## Exercise details
Your task is to output every record exactly as it is given.

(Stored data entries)

____

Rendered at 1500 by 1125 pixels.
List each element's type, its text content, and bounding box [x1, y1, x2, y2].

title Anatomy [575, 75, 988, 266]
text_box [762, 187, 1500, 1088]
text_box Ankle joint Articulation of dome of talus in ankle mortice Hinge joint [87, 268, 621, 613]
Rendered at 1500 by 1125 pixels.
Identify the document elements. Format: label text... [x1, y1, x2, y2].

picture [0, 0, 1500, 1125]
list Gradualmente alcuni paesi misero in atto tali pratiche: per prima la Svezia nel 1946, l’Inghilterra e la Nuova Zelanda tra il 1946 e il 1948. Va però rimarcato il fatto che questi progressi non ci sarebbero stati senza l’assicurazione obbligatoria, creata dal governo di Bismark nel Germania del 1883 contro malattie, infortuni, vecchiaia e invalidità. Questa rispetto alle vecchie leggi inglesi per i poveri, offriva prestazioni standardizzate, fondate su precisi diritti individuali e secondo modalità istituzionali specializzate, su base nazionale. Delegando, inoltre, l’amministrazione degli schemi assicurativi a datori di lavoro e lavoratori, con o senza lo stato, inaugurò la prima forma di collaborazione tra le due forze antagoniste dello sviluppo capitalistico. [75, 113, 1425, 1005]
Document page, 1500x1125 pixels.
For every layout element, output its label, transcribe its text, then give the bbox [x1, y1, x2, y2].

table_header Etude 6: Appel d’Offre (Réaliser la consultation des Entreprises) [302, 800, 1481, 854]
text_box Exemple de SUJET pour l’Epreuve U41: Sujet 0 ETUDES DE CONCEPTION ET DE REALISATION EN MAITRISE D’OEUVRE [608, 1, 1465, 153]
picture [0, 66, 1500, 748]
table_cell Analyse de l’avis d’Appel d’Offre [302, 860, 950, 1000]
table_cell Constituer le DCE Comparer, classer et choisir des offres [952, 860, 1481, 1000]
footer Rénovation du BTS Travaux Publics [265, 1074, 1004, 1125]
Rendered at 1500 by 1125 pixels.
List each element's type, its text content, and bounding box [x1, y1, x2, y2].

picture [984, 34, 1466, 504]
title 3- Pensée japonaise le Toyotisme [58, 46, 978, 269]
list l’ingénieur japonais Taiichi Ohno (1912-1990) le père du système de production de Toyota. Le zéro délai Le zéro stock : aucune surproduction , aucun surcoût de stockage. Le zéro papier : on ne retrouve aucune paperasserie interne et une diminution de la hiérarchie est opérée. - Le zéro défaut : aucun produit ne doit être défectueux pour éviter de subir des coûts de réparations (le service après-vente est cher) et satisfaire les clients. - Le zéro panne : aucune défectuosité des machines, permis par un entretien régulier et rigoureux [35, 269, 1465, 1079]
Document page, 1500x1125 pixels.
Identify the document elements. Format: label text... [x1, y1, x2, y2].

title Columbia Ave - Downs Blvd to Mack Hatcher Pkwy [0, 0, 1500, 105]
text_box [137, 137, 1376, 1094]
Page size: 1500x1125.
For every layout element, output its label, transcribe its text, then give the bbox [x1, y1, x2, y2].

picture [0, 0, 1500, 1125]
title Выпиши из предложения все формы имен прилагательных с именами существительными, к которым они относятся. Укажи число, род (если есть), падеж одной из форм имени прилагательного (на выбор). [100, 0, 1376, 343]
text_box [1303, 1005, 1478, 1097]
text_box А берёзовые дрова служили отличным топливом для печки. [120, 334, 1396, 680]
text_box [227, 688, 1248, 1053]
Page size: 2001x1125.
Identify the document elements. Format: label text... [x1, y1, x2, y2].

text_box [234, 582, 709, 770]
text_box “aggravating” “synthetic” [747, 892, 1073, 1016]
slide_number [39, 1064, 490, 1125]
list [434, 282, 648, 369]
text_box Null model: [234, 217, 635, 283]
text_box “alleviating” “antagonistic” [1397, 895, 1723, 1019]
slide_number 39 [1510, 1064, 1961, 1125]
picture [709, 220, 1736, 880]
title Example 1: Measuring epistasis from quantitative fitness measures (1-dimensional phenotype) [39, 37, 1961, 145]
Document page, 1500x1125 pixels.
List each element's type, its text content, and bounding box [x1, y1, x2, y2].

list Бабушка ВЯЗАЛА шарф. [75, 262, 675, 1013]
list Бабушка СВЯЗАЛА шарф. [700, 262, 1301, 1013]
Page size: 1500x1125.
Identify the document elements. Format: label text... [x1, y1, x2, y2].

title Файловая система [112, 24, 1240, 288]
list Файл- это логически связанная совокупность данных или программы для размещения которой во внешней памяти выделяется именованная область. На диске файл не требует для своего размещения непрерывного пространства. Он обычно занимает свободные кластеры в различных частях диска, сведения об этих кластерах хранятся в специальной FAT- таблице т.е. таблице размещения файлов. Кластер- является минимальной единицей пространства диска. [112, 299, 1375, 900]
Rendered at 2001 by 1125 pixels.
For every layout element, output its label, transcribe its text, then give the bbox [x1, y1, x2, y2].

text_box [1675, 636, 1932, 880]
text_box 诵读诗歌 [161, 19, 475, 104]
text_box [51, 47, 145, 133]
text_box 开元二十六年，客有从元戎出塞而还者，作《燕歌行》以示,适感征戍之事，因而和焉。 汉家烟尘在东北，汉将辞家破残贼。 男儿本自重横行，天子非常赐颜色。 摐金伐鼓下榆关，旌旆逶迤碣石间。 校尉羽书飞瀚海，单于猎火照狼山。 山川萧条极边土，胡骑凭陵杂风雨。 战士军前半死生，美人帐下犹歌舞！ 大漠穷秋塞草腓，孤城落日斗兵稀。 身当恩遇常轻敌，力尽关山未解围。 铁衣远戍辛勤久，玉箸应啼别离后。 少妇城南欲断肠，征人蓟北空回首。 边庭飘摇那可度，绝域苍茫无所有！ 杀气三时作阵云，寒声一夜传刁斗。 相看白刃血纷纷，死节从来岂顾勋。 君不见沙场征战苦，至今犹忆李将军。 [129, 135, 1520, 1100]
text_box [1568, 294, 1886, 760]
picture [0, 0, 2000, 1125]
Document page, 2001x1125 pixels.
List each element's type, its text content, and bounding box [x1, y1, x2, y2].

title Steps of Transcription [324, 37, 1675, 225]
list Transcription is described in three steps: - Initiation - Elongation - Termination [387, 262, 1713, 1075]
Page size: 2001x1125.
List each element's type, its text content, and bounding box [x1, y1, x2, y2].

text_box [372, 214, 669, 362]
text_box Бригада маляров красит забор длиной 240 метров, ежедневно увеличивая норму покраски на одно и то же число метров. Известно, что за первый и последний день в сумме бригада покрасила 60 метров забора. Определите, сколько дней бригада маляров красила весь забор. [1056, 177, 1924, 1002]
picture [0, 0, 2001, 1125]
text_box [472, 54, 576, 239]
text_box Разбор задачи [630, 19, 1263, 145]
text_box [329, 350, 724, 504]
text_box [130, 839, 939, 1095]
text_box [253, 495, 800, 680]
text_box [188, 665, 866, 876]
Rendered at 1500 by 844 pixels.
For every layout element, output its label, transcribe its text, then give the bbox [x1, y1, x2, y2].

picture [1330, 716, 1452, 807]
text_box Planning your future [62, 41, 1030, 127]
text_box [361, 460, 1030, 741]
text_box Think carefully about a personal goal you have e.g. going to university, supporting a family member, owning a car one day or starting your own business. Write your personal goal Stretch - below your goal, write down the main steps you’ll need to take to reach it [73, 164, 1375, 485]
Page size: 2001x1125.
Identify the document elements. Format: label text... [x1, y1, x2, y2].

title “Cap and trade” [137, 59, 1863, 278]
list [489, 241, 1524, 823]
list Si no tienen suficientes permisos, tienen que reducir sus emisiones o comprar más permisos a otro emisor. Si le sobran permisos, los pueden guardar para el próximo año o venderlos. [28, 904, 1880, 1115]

____

## Response
Rendered at 1500 by 1125 pixels.
List each element's type, its text content, and bounding box [x1, y1, x2, y2].

title Anatomy [575, 75, 988, 266]
text_box [762, 187, 1500, 1088]
text_box Ankle joint Articulation of dome of talus in ankle mortice Hinge joint [87, 268, 621, 613]
Rendered at 1500 by 1125 pixels.
Identify the document elements. Format: label text... [x1, y1, x2, y2].

picture [0, 0, 1500, 1125]
list Gradualmente alcuni paesi misero in atto tali pratiche: per prima la Svezia nel 1946, l’Inghilterra e la Nuova Zelanda tra il 1946 e il 1948. Va però rimarcato il fatto che questi progressi non ci sarebbero stati senza l’assicurazione obbligatoria, creata dal governo di Bismark nel Germania del 1883 contro malattie, infortuni, vecchiaia e invalidità. Questa rispetto alle vecchie leggi inglesi per i poveri, offriva prestazioni standardizzate, fondate su precisi diritti individuali e secondo modalità istituzionali specializzate, su base nazionale. Delegando, inoltre, l’amministrazione degli schemi assicurativi a datori di lavoro e lavoratori, con o senza lo stato, inaugurò la prima forma di collaborazione tra le due forze antagoniste dello sviluppo capitalistico. [75, 113, 1425, 1005]
Document page, 1500x1125 pixels.
For every layout element, output its label, transcribe its text, then give the bbox [x1, y1, x2, y2].

table_header Etude 6: Appel d’Offre (Réaliser la consultation des Entreprises) [302, 800, 1481, 854]
text_box Exemple de SUJET pour l’Epreuve U41: Sujet 0 ETUDES DE CONCEPTION ET DE REALISATION EN MAITRISE D’OEUVRE [608, 1, 1465, 153]
picture [0, 66, 1500, 748]
table_cell Analyse de l’avis d’Appel d’Offre [302, 860, 950, 1000]
table_cell Constituer le DCE Comparer, classer et choisir des offres [952, 860, 1481, 1000]
footer Rénovation du BTS Travaux Publics [265, 1074, 1004, 1125]
Rendered at 1500 by 1125 pixels.
List each element's type, its text content, and bounding box [x1, y1, x2, y2].

picture [984, 34, 1466, 504]
title 3- Pensée japonaise le Toyotisme [58, 46, 978, 269]
list l’ingénieur japonais Taiichi Ohno (1912-1990) le père du système de production de Toyota. Le zéro délai Le zéro stock : aucune surproduction , aucun surcoût de stockage. Le zéro papier : on ne retrouve aucune paperasserie interne et une diminution de la hiérarchie est opérée. - Le zéro défaut : aucun produit ne doit être défectueux pour éviter de subir des coûts de réparations (le service après-vente est cher) et satisfaire les clients. - Le zéro panne : aucune défectuosité des machines, permis par un entretien régulier et rigoureux [35, 269, 1465, 1079]
Document page, 1500x1125 pixels.
Identify the document elements. Format: label text... [x1, y1, x2, y2].

title Columbia Ave - Downs Blvd to Mack Hatcher Pkwy [0, 0, 1500, 105]
text_box [137, 137, 1376, 1094]
Page size: 1500x1125.
For every layout element, output its label, transcribe its text, then give the bbox [x1, y1, x2, y2].

picture [0, 0, 1500, 1125]
title Выпиши из предложения все формы имен прилагательных с именами существительными, к которым они относятся. Укажи число, род (если есть), падеж одной из форм имени прилагательного (на выбор). [100, 0, 1376, 343]
text_box [1303, 1005, 1478, 1097]
text_box А берёзовые дрова служили отличным топливом для печки. [120, 334, 1396, 680]
text_box [227, 688, 1248, 1053]
Page size: 2001x1125.
Identify the document elements. Format: label text... [x1, y1, x2, y2].

text_box [234, 582, 709, 770]
text_box “aggravating” “synthetic” [747, 892, 1073, 1016]
slide_number [39, 1064, 490, 1125]
list [434, 282, 648, 369]
text_box Null model: [234, 217, 635, 283]
text_box “alleviating” “antagonistic” [1397, 895, 1723, 1019]
slide_number 39 [1510, 1064, 1961, 1125]
picture [709, 220, 1736, 880]
title Example 1: Measuring epistasis from quantitative fitness measures (1-dimensional phenotype) [39, 37, 1961, 145]
Document page, 1500x1125 pixels.
List each element's type, its text content, and bounding box [x1, y1, x2, y2].

list Бабушка ВЯЗАЛА шарф. [75, 262, 675, 1013]
list Бабушка СВЯЗАЛА шарф. [700, 262, 1301, 1013]
Page size: 1500x1125.
Identify the document elements. Format: label text... [x1, y1, x2, y2].

title Файловая система [112, 24, 1240, 288]
list Файл- это логически связанная совокупность данных или программы для размещения которой во внешней памяти выделяется именованная область. На диске файл не требует для своего размещения непрерывного пространства. Он обычно занимает свободные кластеры в различных частях диска, сведения об этих кластерах хранятся в специальной FAT- таблице т.е. таблице размещения файлов. Кластер- является минимальной единицей пространства диска. [112, 299, 1375, 900]
Rendered at 2001 by 1125 pixels.
For every layout element, output its label, transcribe its text, then give the bbox [x1, y1, x2, y2].

text_box [1675, 636, 1932, 880]
text_box 诵读诗歌 [161, 19, 475, 104]
text_box [51, 47, 145, 133]
text_box 开元二十六年，客有从元戎出塞而还者，作《燕歌行》以示,适感征戍之事，因而和焉。 汉家烟尘在东北，汉将辞家破残贼。 男儿本自重横行，天子非常赐颜色。 摐金伐鼓下榆关，旌旆逶迤碣石间。 校尉羽书飞瀚海，单于猎火照狼山。 山川萧条极边土，胡骑凭陵杂风雨。 战士军前半死生，美人帐下犹歌舞！ 大漠穷秋塞草腓，孤城落日斗兵稀。 身当恩遇常轻敌，力尽关山未解围。 铁衣远戍辛勤久，玉箸应啼别离后。 少妇城南欲断肠，征人蓟北空回首。 边庭飘摇那可度，绝域苍茫无所有！ 杀气三时作阵云，寒声一夜传刁斗。 相看白刃血纷纷，死节从来岂顾勋。 君不见沙场征战苦，至今犹忆李将军。 [129, 135, 1520, 1100]
text_box [1568, 294, 1886, 760]
picture [0, 0, 2000, 1125]
Document page, 2001x1125 pixels.
List each element's type, its text content, and bounding box [x1, y1, x2, y2].

title Steps of Transcription [324, 37, 1675, 225]
list Transcription is described in three steps: - Initiation - Elongation - Termination [387, 262, 1713, 1075]
Page size: 2001x1125.
List each element's type, its text content, and bounding box [x1, y1, x2, y2].

text_box [372, 214, 669, 362]
text_box Бригада маляров красит забор длиной 240 метров, ежедневно увеличивая норму покраски на одно и то же число метров. Известно, что за первый и последний день в сумме бригада покрасила 60 метров забора. Определите, сколько дней бригада маляров красила весь забор. [1056, 177, 1924, 1002]
picture [0, 0, 2001, 1125]
text_box [472, 54, 576, 239]
text_box Разбор задачи [630, 19, 1263, 145]
text_box [329, 350, 724, 504]
text_box [130, 839, 939, 1095]
text_box [253, 495, 800, 680]
text_box [188, 665, 866, 876]
Rendered at 1500 by 844 pixels.
For every layout element, output its label, transcribe its text, then give the bbox [x1, y1, x2, y2].

picture [1330, 716, 1452, 807]
text_box Planning your future [62, 41, 1030, 127]
text_box [361, 460, 1030, 741]
text_box Think carefully about a personal goal you have e.g. going to university, supporting a family member, owning a car one day or starting your own business. Write your personal goal Stretch - below your goal, write down the main steps you’ll need to take to reach it [73, 164, 1375, 485]
Page size: 2001x1125.
Identify the document elements. Format: label text... [x1, y1, x2, y2].

title “Cap and trade” [137, 59, 1863, 278]
list [489, 241, 1524, 823]
list Si no tienen suficientes permisos, tienen que reducir sus emisiones o comprar más permisos a otro emisor. Si le sobran permisos, los pueden guardar para el próximo año o venderlos. [28, 904, 1880, 1115]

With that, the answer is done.